I was infected with what appeared to be a Redlof.A variant. I was chatting on a forum discussing digital audio, when I got a PM from someone who sent me all kinda of information on the binary format of a PCM wav file. Sure enough, the second I accepted the PM (I always yell at my Mom for this) my secondary Hard Disk unmounted itself and then remounted with a little surprise on it... a desktop.ini folder and a folder.htt folder hidden in the root of the drive, unclearable and linked to a network drive.
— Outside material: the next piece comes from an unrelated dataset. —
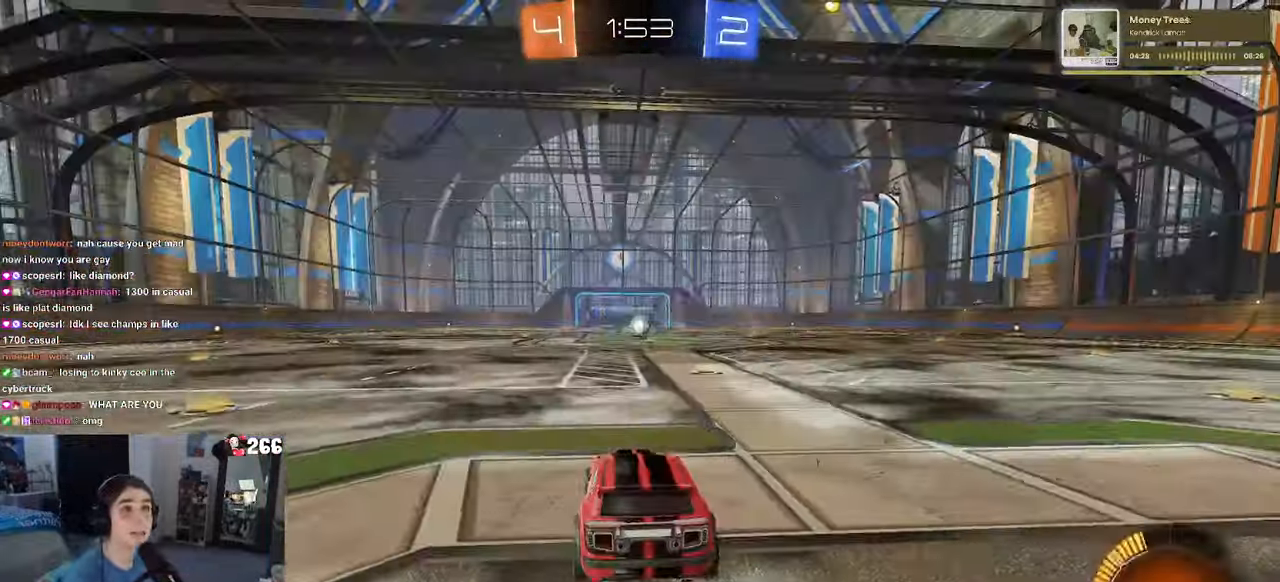
{"buttons": [], "left_stick": "center", "right_stick": "center", "events": [[50, "CROSS", "up"]]}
Also a myspace window popped up with the title "WORM Audio." PCTools removed hidden files inside the folders but couldn't remove the folders themselves. However, my modem light would still blink occasionally for no reason (really quite often, every minute or so) and on startup and shutdown. Being that this is not normal ( I uses WEP encryption on my wireless, so no freeloaders), I then used UBCD4WIN to backup and reformat. Then I reinstalled XP using a full reformat of my system disk. Now when ever I startup windows my modem light flashes once (not normal) and then when I restart the computer hangs for a second and the modem light goes crazy ( I can only assume I am botted). I did get all windows updates, SP3 first, before touching anything else on my system. I have found a whole bunch of info about BIOS resident malware which can escape a reformat...and even realized that this thing could be living on my GPU BIOS, or my AC'97 chip...or even my now unsupported by the manufacturer SiS661FX chipset...whose driver is in the beta version, and so is the RAID controller.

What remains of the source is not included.